Saved entries
⁂

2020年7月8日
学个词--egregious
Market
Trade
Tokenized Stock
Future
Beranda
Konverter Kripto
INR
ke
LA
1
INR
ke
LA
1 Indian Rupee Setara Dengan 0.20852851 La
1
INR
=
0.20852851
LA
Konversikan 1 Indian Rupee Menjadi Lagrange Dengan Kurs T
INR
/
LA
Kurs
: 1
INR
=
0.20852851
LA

⁂

Exercise :: The data must be retyped in full, exactly as it reads.

Solved exercise ::
2020年7月8日
学个词--egregious
Market
Trade
Tokenized Stock
Future
Beranda
Konverter Kripto
INR
ke
LA
1
INR
ke
LA
1 Indian Rupee Setara Dengan 0.20852851 La
1
INR
=
0.20852851
LA
Konversikan 1 Indian Rupee Menjadi Lagrange Dengan Kurs T
INR
/
LA
Kurs
: 1
INR
=
0.20852851
LA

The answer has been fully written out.